↓

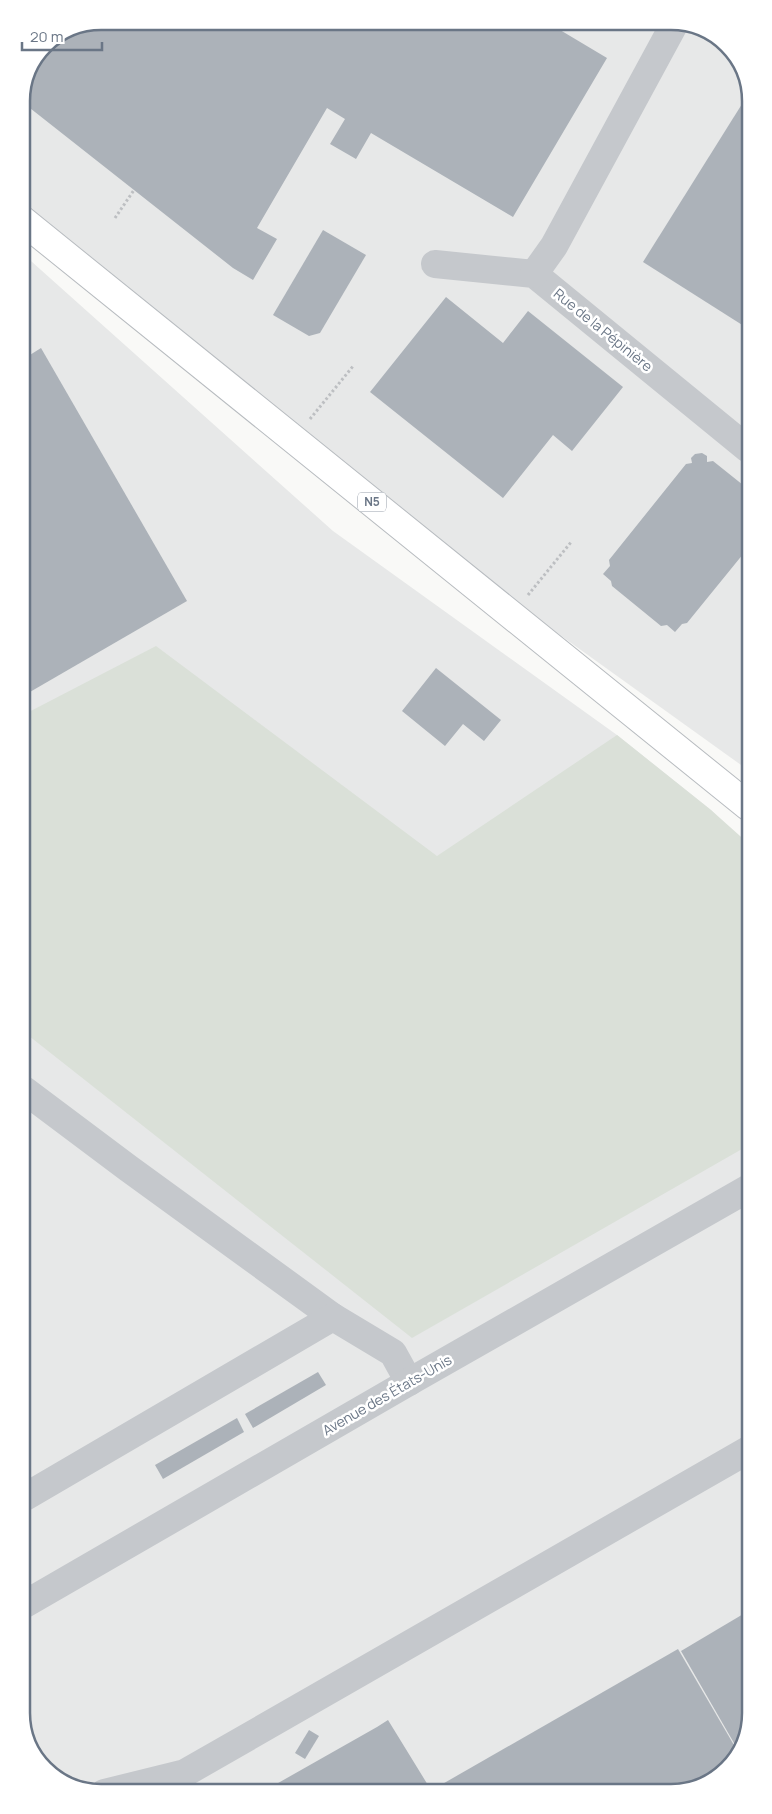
<svg xmlns="http://www.w3.org/2000/svg" width="772" height="1814" viewBox="0 0 772 1814" font-family="Manrope,sans-serif">
  <style>
    .built { fill: #e7e8e8 }
    .green { fill: #dae0d8 }
    .building { fill: #acb2b9 }
    .lines { fill: none; stroke-linecap: round; stroke-linejoin: round }
    .major-casing { stroke: #b8bcc0; stroke-width: 30 }
    .path { stroke: #bdbfc2; stroke-width: 3; stroke-dasharray: 2.5 2.5; stroke-linecap: butt }
    .minor { stroke: #c5c8cc; stroke-width: 28 }
    .major { stroke: #fff; stroke-width: 28 }
    .labels { text-anchor: middle; stroke-width: 5; stroke-linejoin: round; paint-order: stroke }
    .shield { fill: #fff; stroke: #979faa; stroke-width: 1 }
    .shield-label { font-size: 12px; font-weight: bold; fill: #6a7686 }
    .street-label { font-size: 14px; fill: #6a7686; stroke: #fff }
    .rim { fill: none; stroke: #6a7686; stroke-width: 2.5 }
  </style>
  <rect width="100%" height="100%" fill="#f9f9f7"/>
  <g class="built">
    <polygon points="101,21 676,21 720,38 747,76 748,770 560,635 125,303 22,220 21,96"/>
    <polygon points="22,253 333,531 617,735 711,810 749,849 751,1713 734,1761 696,1789 96,1793 52,1776 25,1738"/>
  </g>
  <polygon class="green" points="156,646 437,856 617,735 711,810 749,844 749,1145 412,1338 24,1032 23,715"/>
  <g class="building">
    <polygon points="101,21 545,21 607,58 513,217 371,133 356,159 330,144 345,119 327,108 257,228 277,239 253,280 233,268 21,101 21,96 45,44"/>
    <polygon points="747,96 747,328 643,262"/>
    <polygon points="323,230 366,255 320,333 309,336 273,315"/>
    <polygon points="446,297 503,343 528,311 623,387 572,451 553,435 503,498 370,392"/>
    <polygon points="41,348 187,601 23,696 22,360"/>
    <polygon points="702,453 707,456 707,462 713,461 748,489 748,548 687,623 682,624 675,632 667,625 661,626 612,586 611,581 603,574 610,566 609,560 686,464 692,463 691,458 695,454"/>
    <polygon points="436,668 501,720 484,741 463,724 445,746 402,711"/>
    <polygon points="318,1372 326,1385 253,1428 245,1414"/>
    <polygon points="237,1418 244,1432 163,1479 155,1465"/>
    <polygon points="750,1610 751,1713 738,1750 681,1651"/>
    <polygon points="678,1649 738,1752 734,1761 696,1789 432,1790"/>
    <polygon points="388,1720 431,1790 264,1791 377,1727"/>
    <polygon points="309,1730 319,1736 305,1759 295,1753"/>
  </g>
  <g class="lines">
    <g class="major-casing">
      <polyline id="major" points="22,220 748,806"/>
    </g>
    <g class="path">
      <polyline points="115,218 134,190"/>
      <polyline points="310,419 354,365"/>
      <polyline points="528,595 572,541"/>
    </g>
    <g class="minor">
      <polyline points="435,264 534,274 748,449"/>
      <polyline points="534,274 554,246 676,21"/>
      <polyline points="24,1090 128,1168 333,1317"/>
      <polyline points="25,1497 333,1317 393,1353 409,1382"/>
      <polyline points="25,1604 409,1382 749,1188"/>
      <polyline points="104,1793 185,1773 750,1449"/>
    </g>
    <use href="#major" class="major"/>
  </g>
  <g class="labels">
    <rect class="shield" x="358" y="492.5" width="28" height="19" rx="4"/>
    <g class="shield-label">
      <text x="372" y="506">N5</text>
    </g>
    <g class="street-label">
      <text transform="translate(603 330) rotate(39)" y="5">Rue de la Pépinière</text>
      <text transform="translate(387 1395) rotate(-30)" y="5">Avenue des États-Unis</text>
    </g>
  </g>
  <path d="M0 0H772V1814H0ZM101 30H671A71 71 0 0 1 742 101V1713A71 71 0 0 1 671 1784H101A71 71 0 0 1 30 1713V101A71 71 0 0 1 101 30Z" fill="#fff" fill-rule="evenodd"/>
  <path class="rim" d="M101 30H671A71 71 0 0 1 742 101V1713A71 71 0 0 1 671 1784H101A71 71 0 0 1 30 1713V101A71 71 0 0 1 101 30Z"/>
  <path d="M22 42v8h80v-8" fill="none" stroke="#6a7686" stroke-width="2.5"/>
  <text x="30" y="42" font-size="15" fill="#6a7686" stroke="#ffffff" stroke-width="4" paint-order="stroke">20 m</text>
</svg>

↑

GOAL OF THE EXERCISE: Out of the data above, return each line where the word "lines" can be found.

RESPONSE TO THIS TASK:
    .lines { fill: none; stroke-linecap: round; stroke-linejoin: round }
  <g class="lines">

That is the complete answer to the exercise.